Step 1: Create your input data sets.
I assume that you know how to write queries for OLE DB Source to create data sets.
Step 2: Optionally, set IsSorted = True for your OLE DB Source Output
If you query has done the sorting, you can set the IsSorted property to true on the Advanced Editor.
On the Advanced Editor, go to the last tab, Input and Output Properties.
My example showed False. You can certainly set it to True if you have done the sorting in your query.
Step 3: Optionally, ask SSIS to sort the data sets
In my example, I asked SSIS to sort the data set on one column.

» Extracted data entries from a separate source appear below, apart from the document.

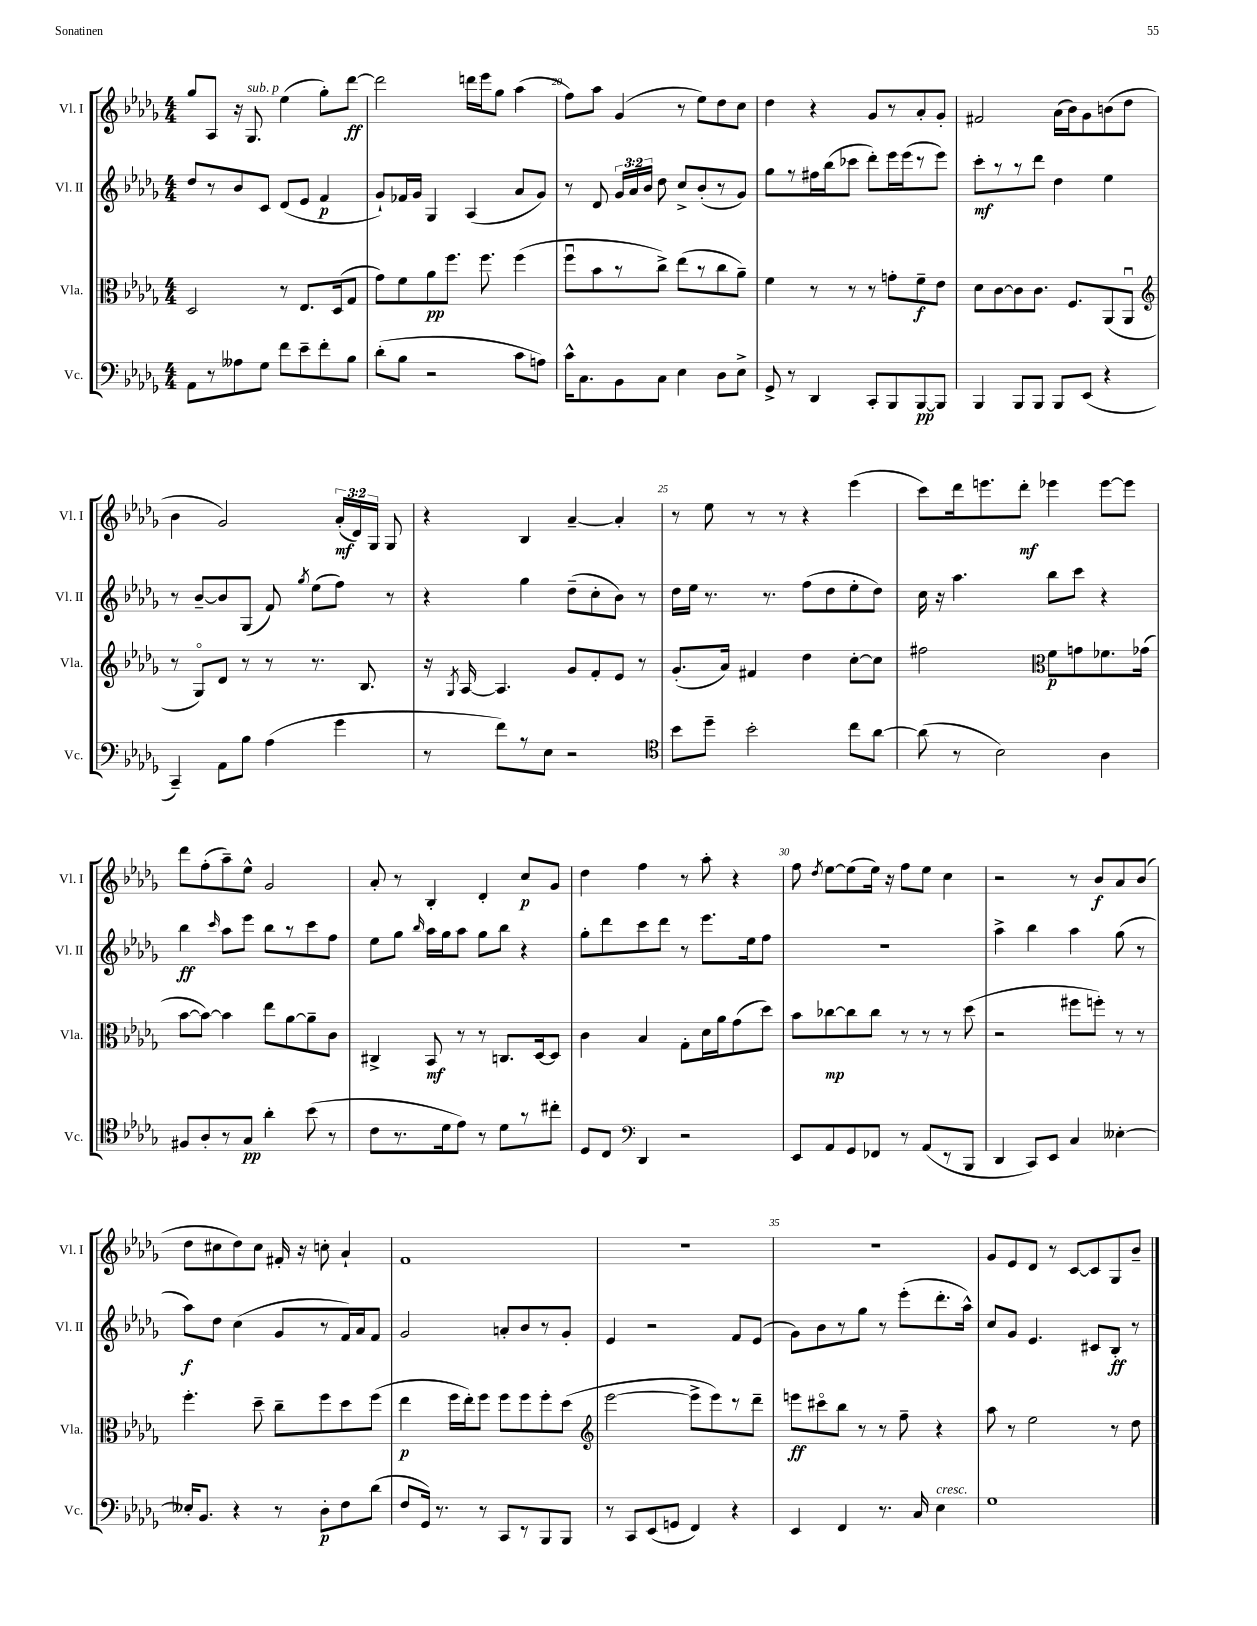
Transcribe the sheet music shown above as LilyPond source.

<<
\new StaffGroup <<
\new Staff = "s0" \with { instrumentName = "Vl. I" shortInstrumentName = "Vl. I" } {
    \clef treble \key des \major \numericTimeSignature \time 4/4 \override Staff.TupletNumber.text = #tuplet-number::calc-fraction-text
    \autoBeamOff ges''8[ aes8] r16 ges8.^\markup { \italic "sub. p" } ees''4( ges''8[-.) des'''8]~\ff |
    des'''2 d'''16[ ees'''16 ges''8] aes''4( |
    f''8[) aes''8] ges'4( r8 ees''8[) des''8 c''8] |
    des''4 r4 ges'8[ r8 aes'8-. ges'8]-. |
    fis'2 aes'16[( bes'16) ges'8 b'8( des''8] |
    bes'4 ges'2) \tuplet 3/2 { aes'16[-.\mf( des'16) ges16] } ges8 |
    r4 bes4 aes'4~-- aes'4-. |
    r8 ees''8 r8 r8 r4 ees'''4( |
    c'''8[) des'''16 e'''8. des'''8]-.\mf ees'''4 ees'''8[~ ees'''8] |
    des'''8[ f''8-.( aes''8--) ees''8]-^ ges'2 |
    aes'8-. r8 bes4-. des'4-. c''8[\p ges'8] |
    des''4 f''4 r8 aes''8-. r4 |
    f''8 \acciaccatura { des''8 } ees''8[~ ees''8( ees''16]) r16 f''8[ ees''8] c''4 |
    r2 r8 bes'8[\f aes'8 bes'8]( |
    des''8[ cis''8 des''8) cis''8] fis'16-. r16 c''8-. aes'4-! |
    f'1 |
    R1 |
    R1 |
    ges'8[ ees'8 des'8] r8 c'8[~ c'8 ges8 bes'8]-- \bar "|." |
}
\new Staff = "s1" \with { instrumentName = "Vl. II" shortInstrumentName = "Vl. II" } {
    \clef treble \key des \major \numericTimeSignature \time 4/4 \override Staff.TupletNumber.text = #tuplet-number::calc-fraction-text
    \autoBeamOff des''8[ r8 bes'8 c'8] des'8[( ees'8] f'4\p |
    ges'8[-!) fes'16 ges'16] ges4 aes4( aes'8[ ges'8]) |
    r8 des'8 \tuplet 3/2 { ges'16[ aes'16 bes'16] } des''8 c''8[-> bes'8-.( r8 ges'8]) |
    ges''8[ r8 fis''16 bes''16( ces'''8] des'''8[-.) ees'''16 ees'''16( r8 ees'''8]) |
    c'''8[-.\mf r8 r8 des'''8] des''4 ees''4 |
    r8 bes'8[~-- bes'8 ges8]( f'8) \acciaccatura { ges''8 } ees''8[( f''8]) r8 |
    r4 ges''4 des''8[--( c''8-. bes'8]) r8 |
    des''16[ ees''16] r8. r8. f''8[( des''8 ees''8-. des''8]) |
    c''16 r16 aes''4. bes''8[ c'''8] r4 |
    bes''4\ff \grace { c'''16 } aes''8[ ees'''8] bes''8[ r8 c'''8 f''8] |
    ees''8[ ges''8] \grace { bes''16 } aes''16[ ges''16 aes''8] ges''8[ bes''8] r4 |
    ges''8[-. des'''8 c'''8 des'''8] r8 ees'''8.[ ees''16 f''8] |
    R1 |
    aes''4-> bes''4 aes''4 ges''8( r8 |
    aes''8[\f) des''8] c''4( ges'8[ r8 f'16) aes'16 f'8] |
    ges'2 a'8[-. bes'8 r8 ges'8]-. |
    ees'4 r2 f'8[ ees'8]( |
    ges'8[) bes'8 r8 ges''8] r8 ees'''8[-.( des'''8.-. aes''16]-^) |
    c''8[ ges'8] ees'4. cis'8[ bes8]-.\ff r8 \bar "|." |
}
\new Staff = "s2" \with { instrumentName = "Vla." shortInstrumentName = "Vla." } {
    \clef alto \key des \major \numericTimeSignature \time 4/4
    \autoBeamOff des2 r8 ees8.[ des16( ges8] |
    ges'8[) f'8 aes'8\pp f''8.] f''8. f''4( |
    f''8[\downbow bes'8 r8 c''8]->) ees''8[( r8 c''8 aes'8]--) |
    f'4 r8 r8 r8 g'8[-. f'8--\f ees'8] |
    des'8[ c'8~ c'8 c'8.] f8.[ aes,8( aes,8]\downbow |
    \clef treble r8 ges8[\flageolet) des'8] r8 r8 r8. bes8. |
    r16 \acciaccatura { ges8 } aes16~ aes4. ges'8[ f'8-. ees'8] r8 |
    ges'8.[-.( aes'16]) fis'4 des''4 c''8[~-. c''8] |
    fis''2 \clef alto f'8[\p g'8 fes'8. ges'16]( |
    bes'8[~ bes'8]~) bes'4 ees''8[ aes'8~ aes'8-- c'8] |
    cis4-> bes,8\mf r8 r8 c8.[ des16~ des8] |
    c'4 bes4 ges8[-. des'16 aes'16 ges'8( des''8]) |
    bes'8[ ces''8~\mp ces''8 ces''8] r8 r8 r8 des''8( |
    r2 fis''8[ f''8]-.) r8 r8 |
    f''4.-. des''8-- c''8[-- f''8 des''8 f''8]( |
    ees''4\p f''16[ ees''16-.) f''8] f''8[ f''8 f''8-. des''8]( |
    \clef treble ees'''2~ ees'''8[-> ees'''8) r8 des'''8]-- |
    e'''8[\ff cis'''8\flageolet bes''8] r8 r8 f''8-- r4 |
    aes''8 r8 ees''2 r8 des''8 \bar "|." |
}
\new Staff = "s3" \with { instrumentName = "Vc." shortInstrumentName = "Vc." } {
    \clef bass \key des \major \numericTimeSignature \time 4/4
    \autoBeamOff aes,8[ r8 aeses8 ges8] f'8[ ees'8-- f'8-. bes8] |
    des'8[-.( bes8] r2 c'8[ a8]) |
    c'16[-^ c8. bes,8 c8] ees4 des8[ ees8]-> |
    ges,8-> r8 des,4 c,8[-. bes,,8 bes,,8~\pp bes,,8] |
    bes,,4 bes,,8[ bes,,8] bes,,8[ ees,8]( r4 |
    c,4--) aes,8[ bes8] aes4( ges'4 |
    r8 f'8[) r8 ees8] r2 |
    \clef tenor bes'8[ des''8]-- bes'2-. c''8[ aes'8]~ |
    aes'8( r8 bes2) aes4 |
    fis8[ aes8-. r8 ges8]\pp aes'4-. bes'8( r8 |
    c'8[ r8. des'16 ees'8]) r8 des'8[ r8 cis''8]-. |
    des8[ c8] \clef bass des,4 r2 |
    ees,8[ aes,8 ges,8 fes,8] r8 aes,8[( r8 bes,,8] |
    des,4 c,8[) ees,8] c4 eeses4~-. |
    eeses16[-. bes,8.] r4 r8 des8[-.\p f8 des'8]( |
    f8[ ges,16]) r8. r8 c,8[ r8 bes,,8 bes,,8] |
    r8 c,8[ ees,8( g,8] f,4) r4 |
    ees,4 f,4 r8. c16 ees4^\markup { \italic "cresc." } |
    ges1 \bar "|." |
}
>>
>>
\layout { \context { \Score currentBarNumber = #18 \override BarNumber.break-visibility = ##(#f #t #t) barNumberVisibility = #(every-nth-bar-number-visible 5) } }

Remember, both of the data sets must be sorted on the same key(s).
Step 4: Configure the Merge Join
Here is the good news: there is no Advanced Editor for this Merge Join transformation task.
1) Join Type: pick from these three options. I picked Inner Join.
2) Pick Join Key from the two data sets. SSIS has picked the right key for me, because those are the key I’ve sorted the data set on.
3) Pick the output fields from the two data sets.
You should be done by now…but hang on…
Step 5: Two more things about Merge Join
If you look at the Merge Join properties, you will notice two more properties that might need your attention.
MaxBuffersPerInput – if your data sets are huge and the sorting is somehow incorrect, you will need to experiment with this number.
TreatNullsAsEqual –this property decides whether to join Null values or not. By default it does. In my example, there should be no NULL value. So I didn’t bother with this.
One last note, the result from the Merge Join is also sorted! This is a good news. If you need to use the Merge Join output in other transformations, there is no more sorting needed.